Molecular profiling made up the majority of Caris’s $412.2 million in revenue in 2024, which was a 34.6% increase over the prior year, the IPO filing shows. For the first quarter of this year, molecular profiling services accounted for $114 million in revenue, a 55.7% increase compared to the same period in 2024. Caris is not yet profitable, posting a $281.9 million net loss for 2024.

As of the end of the first quarter of 2025, Caris reported a cash position of $31.2 million. In April, the company raised $168 million in capital led by investment firm Braidwell, boosting its external funding haul to $1.86 billion raised since 2018. At the time of that financing, the company said the capital would support continued expansion of its technology platform. In the prospectus, Caris said it has no specific plan for any significant portion of IPO proceeds, other than general corporate purposes. But Halbert points to potential areas of expansion in his letter. He noted that Caris runs the same assay in both blood and tissue on every eligible patient sample, with the only changes to the test occurring at the bioinformatic level utilizing different algorithms.

“While we specialize in oncology today, we also believe that since we have designed the Caris Assure platform as a universal assay that runs on every coding gene in the blood, it can be utilized to identify alterations that drive other chronic disease states such as cardiovascular disease, neurological conditions, metabolic disorders, and many others,” Halbert said.

Signs of Potential Thawing in the Frozen Biotech IPO Market

Caris had initially planned to offer 23.5 million shares in the range of $16 and $18 apiece. The company then revised the price range to $19 to $20 per share. When Caris finally priced the offering on June 17, it was able to boost the deal to more than 23.5 million shares priced at $21 each, raising $494.1 million.

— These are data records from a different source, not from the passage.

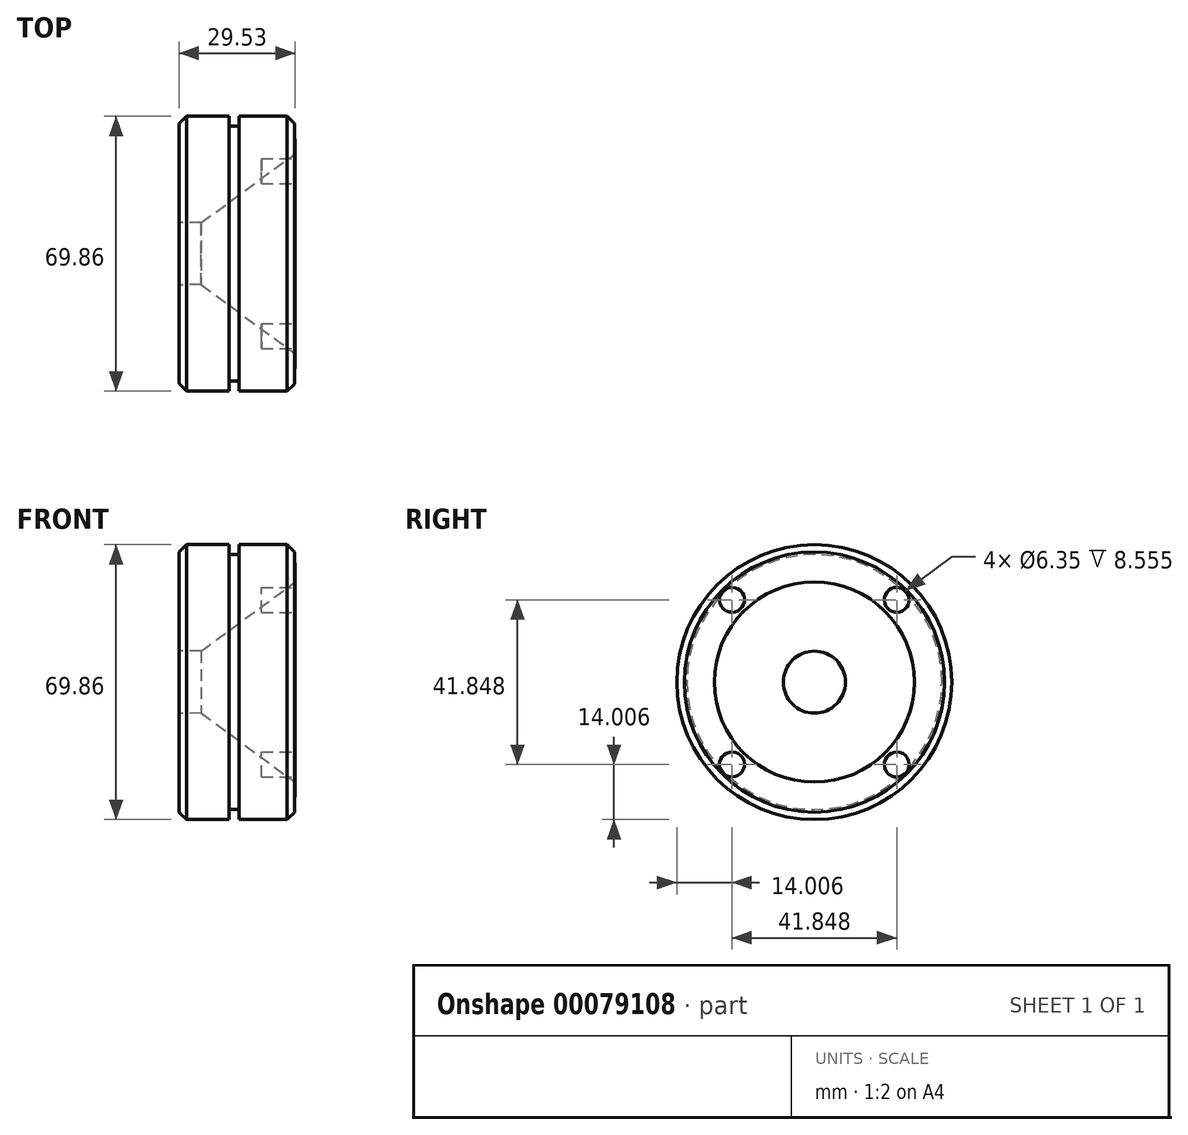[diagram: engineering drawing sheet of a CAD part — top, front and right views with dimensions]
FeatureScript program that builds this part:
annotation { "Feature Type Name" : "Feature", "Feature Type Description" : "" }
export const myFeature = defineFeature(function(context is Context, id is Id, definition is map)
    precondition{}
    {
        {
            var Q0;
            Q0=qCreatedBy(makeId("Front.planeOp"),FACE);
            var sketch = newSketch(context, id + "F0", { "sketchPlane" : qUnion([Q0])});
            skLineSegment(sketch, "E0", {"start": v(5.66, 7.89) * mm, "end": v(29.53, 25.4) * mm});
            skLineSegment(sketch, "E1", {"start": v(29.34, 34.93) * mm, "end": v(15.32, 34.93) * mm});
            skLineSegment(sketch, "E2", {"start": v(15.32, 34.93) * mm, "end": v(15.32, 32.39) * mm});
            skLineSegment(sketch, "E3", {"start": v(15.32, 32.39) * mm, "end": v(12.7, 32.39) * mm});
            skLineSegment(sketch, "E4", {"start": v(12.7, 32.39) * mm, "end": v(12.7, 34.93) * mm});
            skLineSegment(sketch, "E5", {"start": v(12.7, 34.93) * mm, "end": v(0, 34.93) * mm});
            skLineSegment(sketch, "E6", {"start": v(0, 34.93) * mm, "end": v(0, 7.94) * mm});
            skLineSegment(sketch, "E7", {"start": v(29.53, 25.4) * mm, "end": v(29.34, 34.93) * mm});
            skLineSegment(sketch, "E8", {"start": v(5.66, 7.89) * mm, "end": v(0, 7.94) * mm});
            skLineSegment(sketch, "E9", {"start": v(0, 0) * mm, "end": v(20.44, 0) * mm});
            skSolve(sketch);
        }
        {
            var Q0;
            Q0=makeQuery(id+"F0.imprint","IMPRINT",FACE,{"disambiguationData":[TD([[makeQuery(id+"F0.imprint","IMPRINT",EDGE,{"derivedFrom":sQuery(id+"F0.wireOp",EDGE,"E0")}),1.0]])]});
            var Q1;
            Q1=sQuery(id+"F0.wireOp",EDGE,"E9");
            revolve(context, id + "F1", {"entities" : qUnion([Q0]), "axis" : qUnion([Q1]), "revolveType" : RevolveType.FULL});
        }
        {
            var Q0;
            Q0=makeQuery(id+"F1.opRevolve","SWEPT_EDGE",EDGE,{"disambiguationData":[OSD([sQuery(id+"F0.wireOp",EDGE,"E5"),sQuery(id+"F0.wireOp",EDGE,"E6")])]});
            var Q1;
            Q1=makeQuery(id+"F1.opRevolve","SWEPT_EDGE",EDGE,{"disambiguationData":[OSD([sQuery(id+"F0.wireOp",EDGE,"E1"),sQuery(id+"F0.wireOp",EDGE,"E7")])]});
            chamfer(context, id + "F2", {"entities" : qUnion([Q0, Q1]), "width" : 1.9 * mm, "tangentPropagation" : true});
        }
        {
            var Q0;
            Q0=qCreatedBy(makeId("Right.planeOp"),FACE);
            cPlane(context, id + "F3", {"entities" : qUnion([Q0]), "cplaneType" : CPlaneType.OFFSET, "offset" : 33.65 * mm, "width" : 152.4 * mm, "height" : 152.4 * mm});
        }
        {
            var Q0;
            Q0=qCreatedBy(id+"F3.planeOp",FACE);
            var sketch = newSketch(context, id + "F4", { "sketchPlane" : qUnion([Q0])});
            skPoint(sketch, "E10.middle", {"position": v(0, 0) * mm});
            skCircle(sketch, "E11", {"center": v(20.92, 20.92) * mm, "radius": 3.18 * mm});
            skCircle(sketch, "E12", {"center": v(20.92, -20.92) * mm, "radius": 3.18 * mm});
            skCircle(sketch, "E13", {"center": v(-20.92, -20.92) * mm, "radius": 3.18 * mm});
            skCircle(sketch, "E14", {"center": v(-20.92, 20.92) * mm, "radius": 3.18 * mm});
            skSolve(sketch);
        }
        {
            var Q0;
            Q0 = qSketchRegion(id + "F4", true);
            extrude(context, id + "F5", {"entities" : qUnion([Q0]), "operationType" : NewBodyOperationType.REMOVE, "oppositeDirection" : true, "depth" : 12.7 * mm});
        }
    });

This year, a total of $2.5 billion has been raised across 13 healthcare IPOs through May, according to a recent report from partners DNB Bank and Back Bay Life Science Advisors. But most of those happened in the first two months of the year and half of the completed offerings were from commercial-stage companies. That’s important because it indicates that public markets investors are more risk averse and the IPO environment remains challenging for clinical-stage companies, the report states.

Seven of the 13 IPOs through May currently trade below their issuance prices. One of the exceptions is Asker Healthcare Group, a Sweden-based holding company whose subsidiaries are suppliers of medical products and equipment. Asker’s $888.1 million IPO on the Nasdaq Stockholm is the largest healthcare IPO of the year so far, according to the DNB and Back Bay report. That could bode well for commercial-stage Caris.

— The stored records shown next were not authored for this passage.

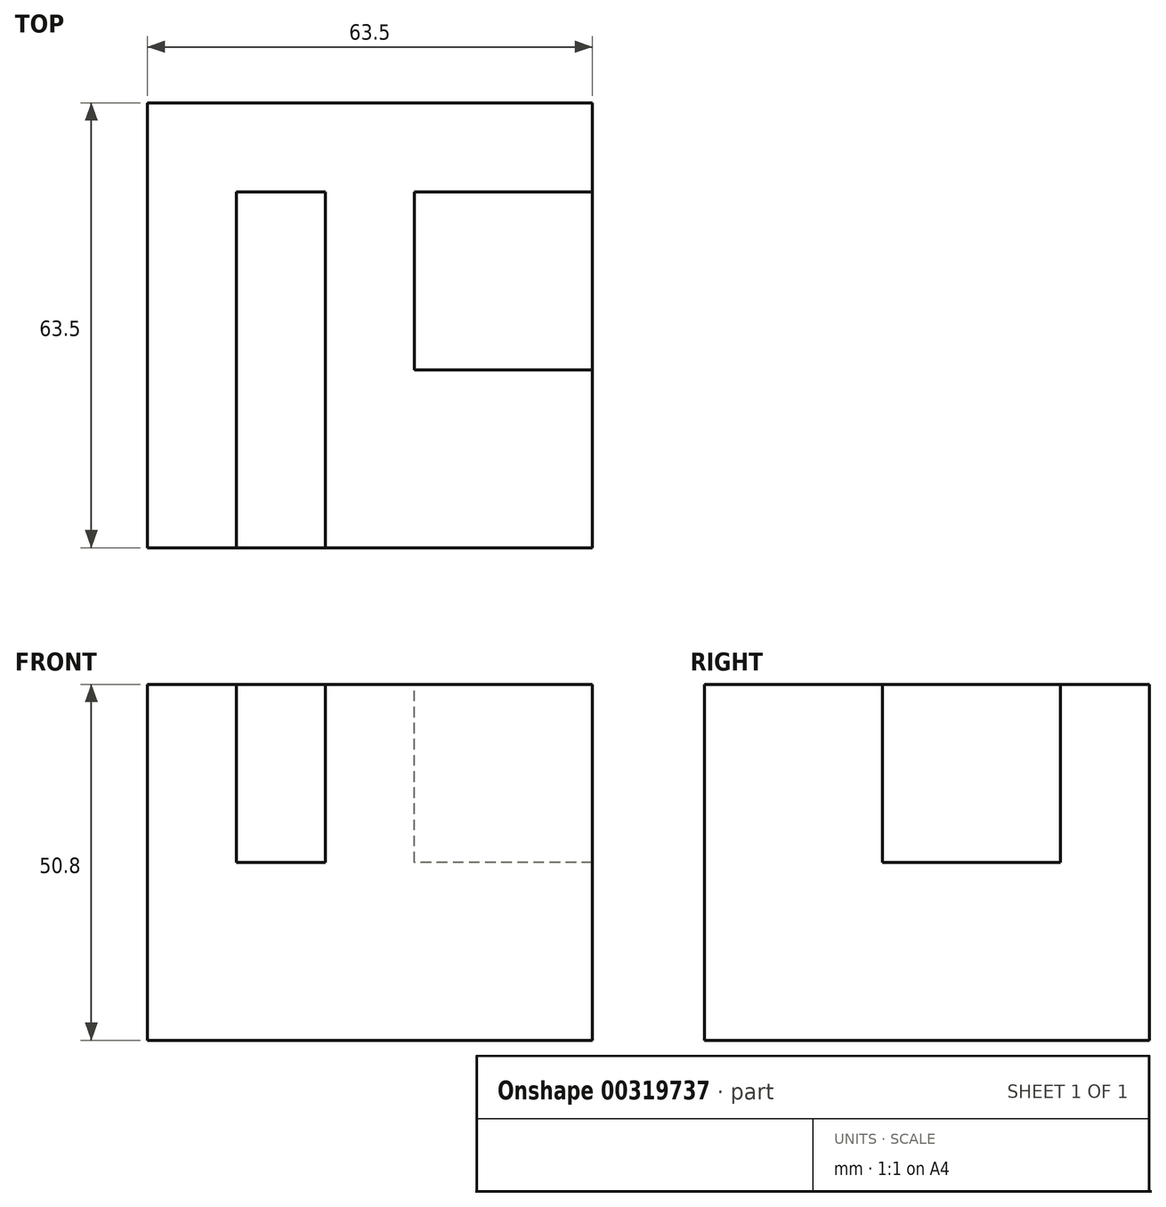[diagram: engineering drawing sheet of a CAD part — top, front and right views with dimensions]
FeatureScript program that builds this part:
annotation { "Feature Type Name" : "Feature", "Feature Type Description" : "" }
export const myFeature = defineFeature(function(context is Context, id is Id, definition is map)
    precondition{}
    {
        {
            var Q0;
            Q0=qCreatedBy(makeId("Top.planeOp"),FACE);
            var sketch = newSketch(context, id + "F0", { "sketchPlane" : qUnion([Q0])});
            skLineSegment(sketch, "E0", {"start": v(-27.52, -48.66) * mm, "end": v(35.98, -48.66) * mm});
            skLineSegment(sketch, "E1", {"start": v(35.98, -48.66) * mm, "end": v(35.98, 14.84) * mm});
            skLineSegment(sketch, "E2", {"start": v(35.98, 14.84) * mm, "end": v(-27.52, 14.84) * mm});
            skLineSegment(sketch, "E3", {"start": v(-27.52, 14.84) * mm, "end": v(-27.52, -48.66) * mm});
            skSolve(sketch);
        }
        {
            var Q0;
            Q0=makeQuery(id+"F0.imprint","IMPRINT",FACE,{"disambiguationData":[TD([[makeQuery(id+"F0.imprint","IMPRINT",EDGE,{"derivedFrom":sQuery(id+"F0.wireOp",EDGE,"E0")}),1.0]])]});
            extrude(context, id + "F1", {"entities" : qUnion([Q0]), "depth" : 50.8 * mm});
        }
        {
            var Q0;
            Q0=makeQuery(id+"F1.opExtrude","CAP_FACE",FACE,{"disambiguationData":[OSD([sQuery(id+"F0.wireOp",EDGE,"E0"),sQuery(id+"F0.wireOp",EDGE,"E1"),sQuery(id+"F0.wireOp",EDGE,"E2"),sQuery(id+"F0.wireOp",EDGE,"E3")])],"isStart":false});
            var sketch = newSketch(context, id + "F2", { "sketchPlane" : qUnion([Q0])});
            skLineSegment(sketch, "E4", {"start": v(-14.82, -48.66) * mm, "end": v(-14.82, 2.14) * mm});
            skLineSegment(sketch, "E5", {"start": v(-14.82, 2.14) * mm, "end": v(-2.12, 2.14) * mm});
            skLineSegment(sketch, "E6", {"start": v(-2.12, 2.14) * mm, "end": v(-2.12, -48.66) * mm});
            skLineSegment(sketch, "E7", {"start": v(35.98, 2.14) * mm, "end": v(10.58, 2.14) * mm});
            skLineSegment(sketch, "E8", {"start": v(10.58, 2.14) * mm, "end": v(10.58, -23.26) * mm});
            skLineSegment(sketch, "E9", {"start": v(10.58, -23.26) * mm, "end": v(35.98, -23.26) * mm});
            skLineSegment(sketch, "E10", {"start": v(35.98, -23.26) * mm, "end": v(35.98, 2.14) * mm});
            skSolve(sketch);
        }
        {
            var Q0;
            {var subQ0=sQuery(id+"F2.wireOp",EDGE,"E4");Q0=makeQuery(id+"F2.imprint","IMPRINT",FACE,{"disambiguationData":[TD([[makeQuery(id+"F2.imprint","IMPRINT",EDGE,{"derivedFrom":subQ0}),-1.0]])]});}
            var Q1;
            Q1=makeQuery(id+"F2.imprint","IMPRINT",FACE,{"disambiguationData":[TD([[makeQuery(id+"F2.imprint","IMPRINT",EDGE,{"derivedFrom":sQuery(id+"F2.wireOp",EDGE,"E7")}),1.0]])]});
            extrude(context, id + "F3", {"entities" : qUnion([Q0, Q1]), "operationType" : NewBodyOperationType.REMOVE, "oppositeDirection" : true, "depth" : 25.4 * mm});
        }
    });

The stocks of Caris and tech-enabled insurance company Slide both saw gains beyond their IPO prices last week, which IPO research firm Renaissance Capital said indicates investors are embracing growth stocks. But Renaissance CEO and co-founder Bill Smith noted in his weekly newsletter that obstacles remain, such as uncertainty about tariffs, interest rates, and geopolitical conflict in the Middle East. Some of that uncertainty could clear after President Trump’s temporary suspension of country-specific tariffs expires on July 9, Smith said.

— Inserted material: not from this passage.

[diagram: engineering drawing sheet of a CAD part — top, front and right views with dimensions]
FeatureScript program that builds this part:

In its Beyond Borders report released last week, Ernst & Young said it expects IPO activity to remain muted for the foreseeable future. Referencing drug developers, the consultancy said it expects biotechs will continue seeking partnerships with big pharma companies and finding alternative funding sources as a way to continue development of their programs. But EY principals see signs that could help thaw the frozen biotech IPO market. In a briefing with journalists, EY Life Sciences Leader Arda Ural said Senate passage of President Trump’s budget bill, clarity on tariffs, and a potential Federal Reserve interest rate cut could all happen by the end of the third quarter of this year.

“If all those clear by Oct. 1, I think that’s a very different market that we’re looking at versus what we are living now,” Ural said.